Белокуров открыл строгие синие глаза.

— Алмаз? — спросил он хрипло. — Ты Алмаз? Ну, ну, как дела?

Алмаз рассказал, где был, потом упомянул о рюкзаке.

— Да брось! — махнул рукой Белокуров. — Рюкзак мы тебе найдем, а пироги — черт с ними! А насчет адреса… Чего он тебе? На работу мы тебя устроим. Считай, что принят, пока по второму разряду… потом придумаем. Поехали в общагу!

— Не-ет… — краснея, уперся Алмаз на своем. — Там пироги, бабушки пекли… мама пекла…

— Ну, хорошо. Съездим на автостанцию, прямо сейчас. Найдем бабушкины пироги. Найдем!

Белокуров медленно поднимался, опираясь о расщепленный столб и рассматривая его смеющимися глазами:

— Ого! Катя плюс Вася… А смотри-ка, какой-то цыган написал… Тазыбаев Женя, цыган, приехал впервые в Набережные Баркасы двенадцатого апреля тысяча девятьсот шестьдесят восьмого года и уехал навсегда двенадцатого апреля тысяча девятьсот шестьдесят восьмого года. Даже дня не задержался! Вот парень!.. Заехал бы он сейчас, кого только на стройке нет — все сто национальностей…

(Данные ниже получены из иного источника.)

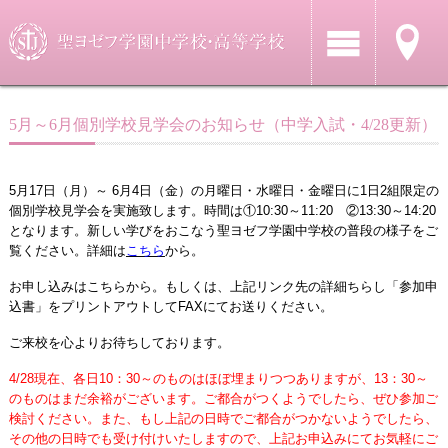
5月～6月個別学校見学会のお知らせ（中学入試・4/28更新）
5月17日（月）～ 6月4日（金）の月曜日・水曜日・金曜日に1日2組限定の
個別学校見学会を実施致します。時間は①10:30～11:20 ②13:30～14:
20
となります
。新しい学びをおこなう聖ヨゼフ学園中学校の普段の様子をご
覧ください。詳細は
こちら
から。
お申し込みは
こちら
から。もしくは、上記リンク先の詳細ちらし「参加申
込書」をプリントアウトしてFAXにてお送りください。
ご来校を心よりお待ちしております。
4/28現在、各日10：30～のものはほぼ埋まりつつありますが、13：30～
のものはまだ余裕がございます。ご都合がつくようでしたら、ぜひ参加ご
検討ください。また、もし上記の日時でご都合がつかないようでしたら、
その他の日時でも受け付けいたしますので、上記お申込みにてお気軽にご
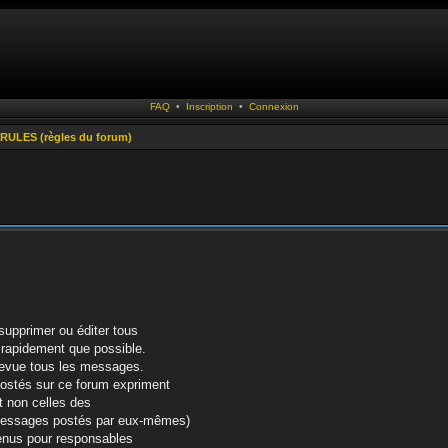
FAQ
•
Inscription
•
Connexion
ULES (règles du forum)
supprimer ou éditer tous
 rapidement que possible.
 revue tous les messages.
ostés sur ce forum expriment
et non celles des
messages postés par eux-mêmes)
tenus pour responsables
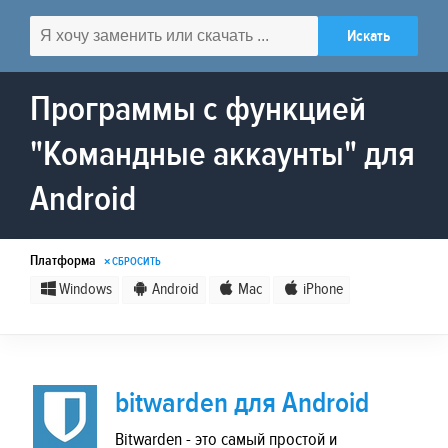
Программы с функцией
"Командные аккаунты" для
Android
Платформа
× СБРОСИТЬ
Windows
Android
Mac
iPhone
bitwarden для Android
Bitwarden - это самый простой и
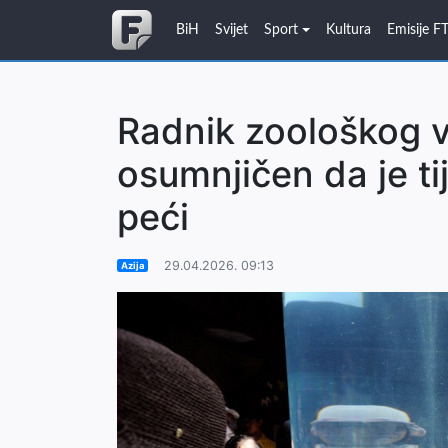
BiH
Svijet
Sport
Kultura
Emisije F
Radnik zoološkog v
osumnjičen da je ti
peći
29.04.2026. 09:13
Azija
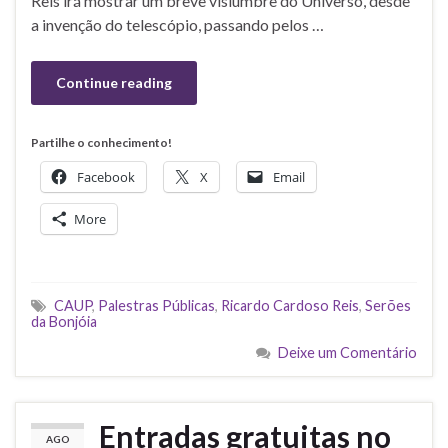
Reis irá mostrar um breve vislumbre do Universo, desde
a invenção do telescópio, passando pelos …
Continue reading
Partilhe o conhecimento!
Facebook
X
Email
More
CAUP
,
Palestras Públicas
,
Ricardo Cardoso Reis
,
Serões
da Bonjóia
Deixe um Comentário
Entradas gratuitas no
AGO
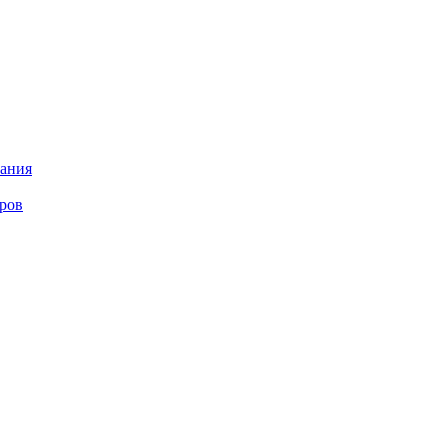
ания
еров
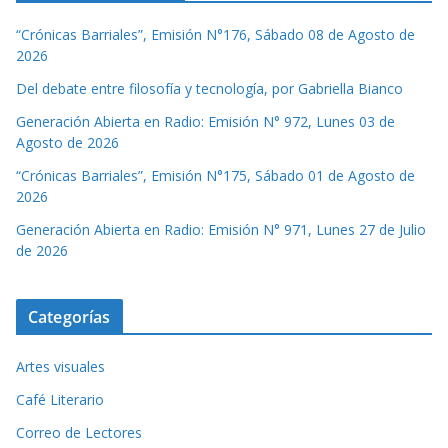
“Crónicas Barriales”, Emisión N°176, Sábado 08 de Agosto de
2026
Del debate entre filosofía y tecnología, por Gabriella Bianco
Generación Abierta en Radio: Emisión N° 972, Lunes 03 de
Agosto de 2026
“Crónicas Barriales”, Emisión N°175, Sábado 01 de Agosto de
2026
Generación Abierta en Radio: Emisión N° 971, Lunes 27 de Julio
de 2026
Categorías
Artes visuales
Café Literario
Correo de Lectores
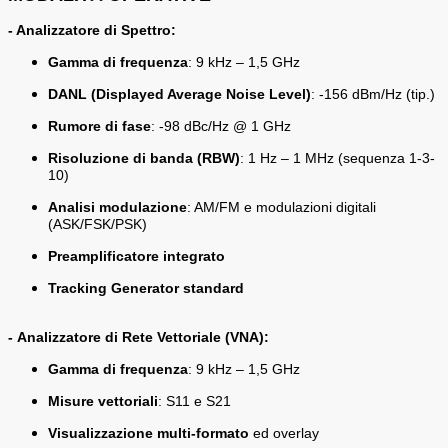
- Analizzatore di Spettro:
Gamma di frequenza
: 9 kHz – 1,5 GHz
DANL (Displayed Average Noise Level)
: -156 dBm/Hz (tip.)
Rumore di fase
: -98 dBc/Hz @ 1 GHz
Risoluzione di banda (RBW)
: 1 Hz – 1 MHz (sequenza 1-3-
10)
Analisi modulazione
: AM/FM e modulazioni digitali
(ASK/FSK/PSK)
Preamplificatore integrato
Tracking Generator standard
-
Analizzatore di Rete Vettoriale (VNA):
Gamma di frequenza
: 9 kHz – 1,5 GHz
Misure vettoriali
: S11 e S21
Visualizzazione multi-formato
ed overlay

Они сели в рейсовый автобус и поехали. Сильно трясло, у Алмаза в нагрудном кармане рубахи стала позвякивать денежная мелочь. Чтобы не бренчало, он сунул в карман смятый платок, но грудь оттопырилась, как у девушки. Ему стало почему-то не по себе, вместе с платком он переложил монетки в брюки. В автобусе ехали смуглые, очень молодые девушки, его ровесницы. Казалось, они посмеивались над высоким нескладным мальчиком. И лицо Алмаза стало непроницаемо-злым. Но такое выражение трудно было долго удержать, через минуту-две снова глаза его чудесно блестели, разглядывая приближающиеся Красные Корабли.